— 任务说明 —
把数据从开头起一直到含有“genus: Delphinium”的那一行（首尾两行均包括在内）整理成 Markdown 表格，两列分别为“序号”和“内容”，空行不列入。
---
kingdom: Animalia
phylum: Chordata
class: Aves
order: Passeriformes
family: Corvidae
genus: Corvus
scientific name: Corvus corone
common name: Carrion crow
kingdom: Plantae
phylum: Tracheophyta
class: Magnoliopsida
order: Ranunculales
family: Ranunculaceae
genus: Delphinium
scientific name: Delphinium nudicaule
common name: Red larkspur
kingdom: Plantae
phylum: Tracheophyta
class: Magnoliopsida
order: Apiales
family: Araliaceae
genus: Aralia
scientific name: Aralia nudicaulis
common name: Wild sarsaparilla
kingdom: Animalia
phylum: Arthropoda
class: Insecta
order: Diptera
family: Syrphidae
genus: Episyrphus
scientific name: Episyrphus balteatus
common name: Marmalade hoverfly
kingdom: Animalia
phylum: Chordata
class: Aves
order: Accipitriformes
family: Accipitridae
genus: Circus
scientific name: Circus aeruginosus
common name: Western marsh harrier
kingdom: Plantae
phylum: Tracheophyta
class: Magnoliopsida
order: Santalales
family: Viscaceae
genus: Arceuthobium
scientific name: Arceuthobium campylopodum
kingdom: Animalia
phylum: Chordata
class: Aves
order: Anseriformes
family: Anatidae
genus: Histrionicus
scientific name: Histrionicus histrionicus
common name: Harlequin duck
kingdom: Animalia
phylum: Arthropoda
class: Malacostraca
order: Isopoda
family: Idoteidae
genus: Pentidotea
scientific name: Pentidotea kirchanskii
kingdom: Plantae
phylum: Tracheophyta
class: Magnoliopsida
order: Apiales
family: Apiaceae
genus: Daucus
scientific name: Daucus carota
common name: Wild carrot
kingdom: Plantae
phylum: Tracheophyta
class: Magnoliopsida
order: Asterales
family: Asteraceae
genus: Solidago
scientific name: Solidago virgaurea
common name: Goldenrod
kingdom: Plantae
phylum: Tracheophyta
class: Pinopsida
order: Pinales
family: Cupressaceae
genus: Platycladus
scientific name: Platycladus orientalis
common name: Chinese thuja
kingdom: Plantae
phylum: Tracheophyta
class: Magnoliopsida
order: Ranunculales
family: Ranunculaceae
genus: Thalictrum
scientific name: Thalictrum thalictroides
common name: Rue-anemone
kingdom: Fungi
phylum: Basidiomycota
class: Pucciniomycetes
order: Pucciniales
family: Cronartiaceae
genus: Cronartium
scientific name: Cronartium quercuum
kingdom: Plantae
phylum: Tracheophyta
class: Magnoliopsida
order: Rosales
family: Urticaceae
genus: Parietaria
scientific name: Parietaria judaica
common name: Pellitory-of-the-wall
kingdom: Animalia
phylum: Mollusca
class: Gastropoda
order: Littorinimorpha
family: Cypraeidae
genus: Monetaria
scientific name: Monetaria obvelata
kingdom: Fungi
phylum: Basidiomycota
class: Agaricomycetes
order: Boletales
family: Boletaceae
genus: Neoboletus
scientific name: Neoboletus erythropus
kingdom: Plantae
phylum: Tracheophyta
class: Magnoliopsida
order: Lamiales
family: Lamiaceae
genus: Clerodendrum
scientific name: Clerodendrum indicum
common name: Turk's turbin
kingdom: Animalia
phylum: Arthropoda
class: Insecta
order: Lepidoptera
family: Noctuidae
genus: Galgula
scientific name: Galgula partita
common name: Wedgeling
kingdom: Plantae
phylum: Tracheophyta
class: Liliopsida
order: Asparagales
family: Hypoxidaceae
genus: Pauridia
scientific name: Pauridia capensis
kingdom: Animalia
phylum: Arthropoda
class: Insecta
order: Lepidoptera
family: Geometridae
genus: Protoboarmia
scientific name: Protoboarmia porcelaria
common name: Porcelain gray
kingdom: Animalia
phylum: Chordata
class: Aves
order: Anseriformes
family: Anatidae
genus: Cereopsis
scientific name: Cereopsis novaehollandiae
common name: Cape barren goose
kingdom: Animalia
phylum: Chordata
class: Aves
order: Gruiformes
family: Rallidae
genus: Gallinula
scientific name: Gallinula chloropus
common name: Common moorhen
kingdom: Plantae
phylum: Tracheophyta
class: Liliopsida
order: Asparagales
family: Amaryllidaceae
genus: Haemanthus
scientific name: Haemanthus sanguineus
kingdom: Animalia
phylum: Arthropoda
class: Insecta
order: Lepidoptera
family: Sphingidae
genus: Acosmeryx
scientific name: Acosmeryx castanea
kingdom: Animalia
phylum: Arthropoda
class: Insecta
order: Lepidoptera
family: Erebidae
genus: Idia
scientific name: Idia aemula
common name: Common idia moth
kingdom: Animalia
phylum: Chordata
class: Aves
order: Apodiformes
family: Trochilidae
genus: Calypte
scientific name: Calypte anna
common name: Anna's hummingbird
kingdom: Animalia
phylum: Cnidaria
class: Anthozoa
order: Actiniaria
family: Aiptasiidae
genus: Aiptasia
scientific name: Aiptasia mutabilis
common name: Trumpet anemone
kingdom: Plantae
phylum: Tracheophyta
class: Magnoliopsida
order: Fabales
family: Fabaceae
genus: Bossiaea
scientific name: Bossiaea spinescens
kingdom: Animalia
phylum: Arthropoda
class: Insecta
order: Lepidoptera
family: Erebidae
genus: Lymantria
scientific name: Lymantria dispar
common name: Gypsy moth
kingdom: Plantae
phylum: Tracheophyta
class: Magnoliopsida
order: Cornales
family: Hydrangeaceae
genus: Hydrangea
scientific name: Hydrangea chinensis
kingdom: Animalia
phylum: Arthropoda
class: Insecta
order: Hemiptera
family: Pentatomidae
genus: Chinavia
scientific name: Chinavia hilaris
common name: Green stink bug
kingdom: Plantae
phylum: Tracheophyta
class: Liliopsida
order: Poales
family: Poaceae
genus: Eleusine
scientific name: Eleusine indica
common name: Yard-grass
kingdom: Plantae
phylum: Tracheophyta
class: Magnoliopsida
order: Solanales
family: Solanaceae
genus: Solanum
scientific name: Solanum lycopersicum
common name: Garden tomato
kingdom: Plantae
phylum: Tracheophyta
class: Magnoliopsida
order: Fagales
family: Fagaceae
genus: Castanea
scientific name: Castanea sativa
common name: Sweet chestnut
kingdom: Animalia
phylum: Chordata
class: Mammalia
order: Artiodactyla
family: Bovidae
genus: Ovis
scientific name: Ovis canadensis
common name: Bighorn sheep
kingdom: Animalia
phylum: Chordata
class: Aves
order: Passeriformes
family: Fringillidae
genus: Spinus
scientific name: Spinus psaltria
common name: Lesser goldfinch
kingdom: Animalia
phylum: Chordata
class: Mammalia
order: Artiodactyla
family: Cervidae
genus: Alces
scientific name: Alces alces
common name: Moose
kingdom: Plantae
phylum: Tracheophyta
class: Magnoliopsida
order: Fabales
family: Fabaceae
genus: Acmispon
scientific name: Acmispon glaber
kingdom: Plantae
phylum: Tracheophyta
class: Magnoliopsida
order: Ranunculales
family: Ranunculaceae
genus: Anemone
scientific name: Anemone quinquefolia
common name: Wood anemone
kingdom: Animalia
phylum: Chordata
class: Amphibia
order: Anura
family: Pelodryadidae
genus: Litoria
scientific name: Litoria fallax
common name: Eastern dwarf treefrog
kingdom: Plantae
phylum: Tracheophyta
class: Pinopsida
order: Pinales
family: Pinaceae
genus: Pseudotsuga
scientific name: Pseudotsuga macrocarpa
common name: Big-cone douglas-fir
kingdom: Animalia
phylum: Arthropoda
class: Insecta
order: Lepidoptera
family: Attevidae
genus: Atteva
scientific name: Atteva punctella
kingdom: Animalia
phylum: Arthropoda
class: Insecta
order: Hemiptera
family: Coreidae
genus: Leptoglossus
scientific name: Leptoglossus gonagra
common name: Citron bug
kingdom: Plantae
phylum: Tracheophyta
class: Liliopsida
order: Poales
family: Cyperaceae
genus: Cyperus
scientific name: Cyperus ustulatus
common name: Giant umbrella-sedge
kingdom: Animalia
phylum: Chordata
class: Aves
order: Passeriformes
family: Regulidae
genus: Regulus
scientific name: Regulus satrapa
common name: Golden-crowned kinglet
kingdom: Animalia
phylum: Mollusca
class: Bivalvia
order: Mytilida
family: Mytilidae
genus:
---
— 问题解答 —
| 序号 | 内容 |
|---|---|
| 1 | kingdom: Animalia |
| 2 | phylum: Chordata |
| 3 | class: Aves |
| 4 | order: Passeriformes |
| 5 | family: Corvidae |
| 6 | genus: Corvus |
| 7 | scientific name: Corvus corone |
| 8 | common name: Carrion crow |
| 9 | kingdom: Plantae |
| 10 | phylum: Tracheophyta |
| 11 | class: Magnoliopsida |
| 12 | order: Ranunculales |
| 13 | family: Ranunculaceae |
| 14 | genus: Delphinium |